The church [Chiesa Madre], like everything else here, is a stony gray. But, as we step inside, a late-19th-century interior dazzles visitors with the over-the-top frilliness so typical of Neo-Gothic architecture.
The main street leads to a humble main square
And hiding deep in Erice is the venerable pastry shop of Signora Grammatico. Her display case tempts all who enter with its vast array of Sicilian sweets, including, of course, enticing cannoli and colorfully painted marzipan treats.
But hold on. Let's not ruin our appetite. Signora Grammatico has prepared a banquet designed so we can enjoy an unforgettable education in Sicilian cuisine.
Rick: Indimenticabile. Mille grazie, Signora Grammatico. [Unforgettable. Thank you very much.]
Signora Grammatico: Prego. [You're welcome.]
Rick: And, complimenti. [My compliments.]
Signora Grammatico: Grazie.
Rick: So beautiful. Alfio, what are we eating here? Just gimme a quick tour.
Alfio: The most beautiful things we have in Sicily. Bruschetta —
Alfio: …with tomatoes and the good olive oil that we grow in Sicily; rice balls — arancini, filled with meat, deep-fried, a specialty from Palermo; tabbouleh — a reminder of the Arabs that once were here; pomodoro secchi — sun-dried tomatoes, a local specialty. Plenty of sun in Trapani. Stuffed red peppers —
Rick: Ooh, this looks good.
Alfio: …with breadcrumbs, pine nuts, and Pecorino and Parmesan cheese; local tuna, fished in the islands out here. This is one of my favorites — caponata, diced and fried eggplant; in Trapani only they put toasted almonds on it. Caprese salad — red, white, and green, the colors of the flag — a reminder we're Italians.
Rick: This is Sicily, and you even remember.
Alfio: Even in Sicily. Sometimes we forget.
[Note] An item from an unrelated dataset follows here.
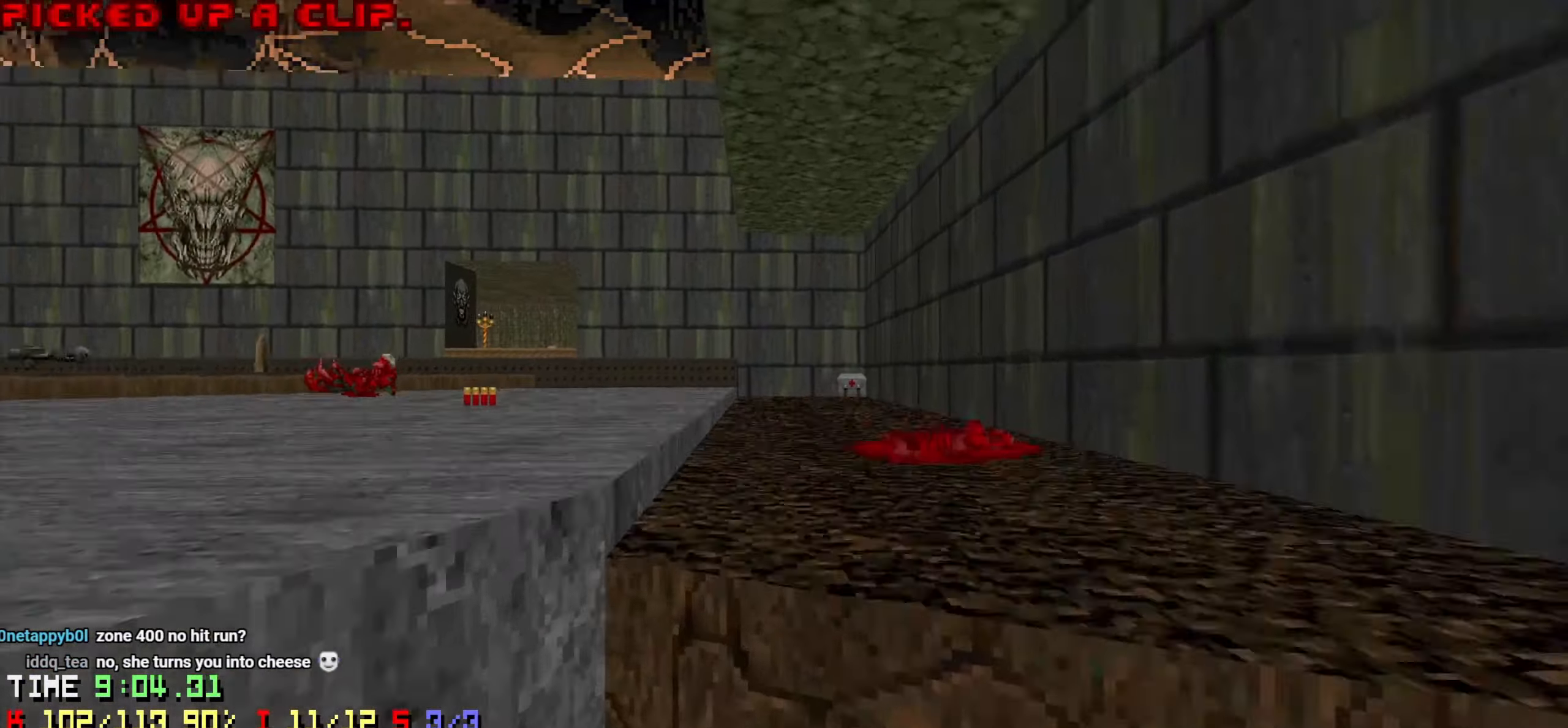
{"keys": ["d", "w"], "mouse": [], "mouse_move": "left", "events": [[50, "d", "down"]]}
Rick: Sono molto felice. [I'm very happy.]
Signora Grammatico: Grazie. Manco a tutto dire: Mangia, mangia. [Not that I need to tell you: eat, eat.]
Enjoying this feast with Alfio is a great way to celebrate all we've experienced in Sicily. And there's so much more — with its Greek temples, boisterous markets, Roman mosaics, and glorious churches, all capped by an active volcano — Sicily richly rewards those who venture this far south.